И когда это случится, зажжет она семнадцать костров, угли которых согреют очаги в каждом доме этого мира, вернув любовь».
Она открыла калитку, вошла во двор и села на камень, привалившись к дереву. Уложила малышей на колени, поддерживая их головки своими ладонями, и улыбнулась, предвкушая встречу. Эти минуты ожидания каждый раз сминали, ту временную реальность, которую она уже покинула. Каждый раз повторяющуюся и каждый раз иную. Те же люди. Те же события. Только парень, красивый как бог, становящийся ей мужем каждый раз, уже не вызывал в душе тепла. А лучшая подруга — доверия. И она больше не поворачивалась к ним спиной. Любовь? Она осталась в том первом вхождении в мир. Так же, как и первые ее дети. Ее горечь и боль. Эти малыши так на них похожи. Только младше…
Теперь она не повторяла своих ошибок: не влюблялась и не оставляла детей ни на минуту. И ждала, когда в воздухе запахнет дождём и хвоей, прелыми листьями и откроется дорога домой. Она устала, но продолжала искать точку, в которой найдет своих первенцев. Она дала слово. Она найдет их, чего бы ей это не стоило. Пока жива она — жила и ее надежда.

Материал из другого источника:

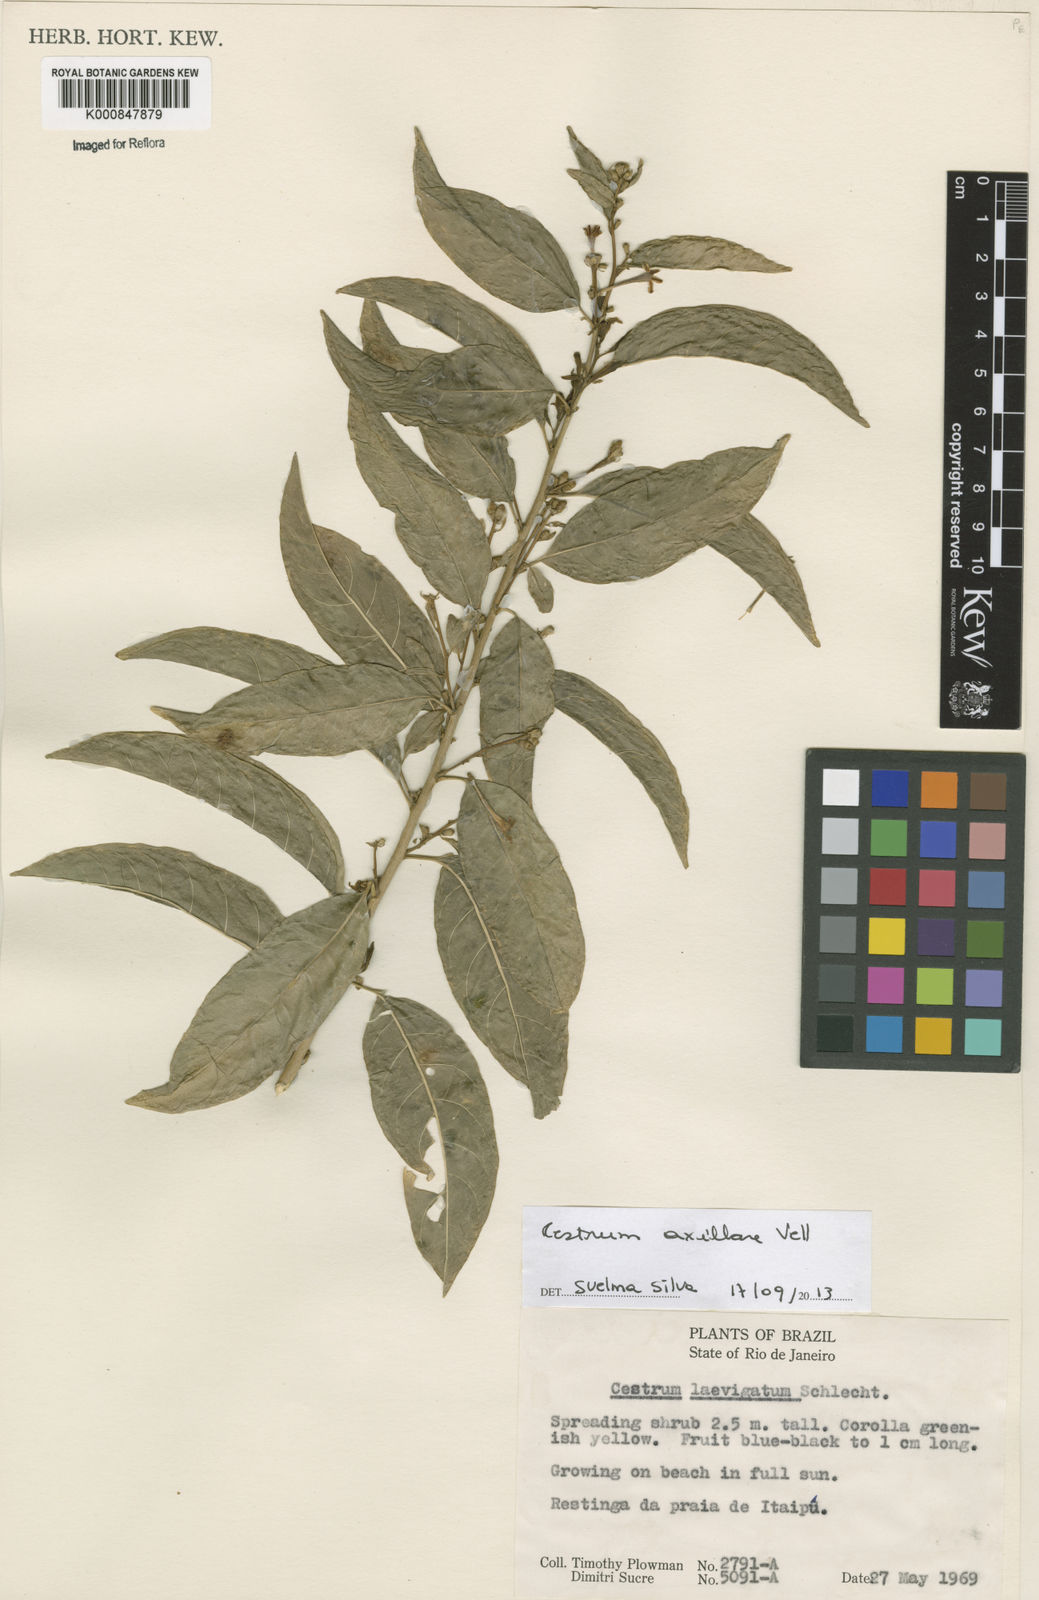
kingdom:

И уже через миг зазвенели детские голоса: «Мама вернулась!» и во двор высыпали, как горох, пятнадцать ребятишек… На крыльцо вышел отец. Брат подошел и тихонько, чтобы не разбудить малышей и забрал их. А Цветка потянула цепочку кулона из-под камизы и щелкнула, открывая крышкой. Створки кулона привычно откликнулись пустотой. Цветка погладила, нагретый ее телом металл украшения и уже собралась закрыть его, когда ей показалось, что стало проявляться изображение. Она зажмурилась и забормотала: «Пожалуйста. Пожалуйста. Пожалуйста…» Подошел отец и забрал кулон из ее ладони.
— Всё, дочка. Сбылось. Свободна. Теперь можно просто жить. И радоваться бытию и возрождению, — он улыбнулся и положил руку ей на голову. Погладил рыжие пряди и усмехнулся, — до сих пор не верю. Моя дочь, последняя из дерзнувших пройти сквозь время, и тебе удалось воплотить Пророчество. Оно только что истлело, подтвердив воплощение… И как? Никто даже предположить не мог, что семнадцать костров — это дети. Как дочка?
— Не знаю. Я просто искала любовь.
----------------------------------------
* Das ist fantastisch! Das ist romantic! Ja, ja! (нем.) — Фантастично! Романтично! Да, да!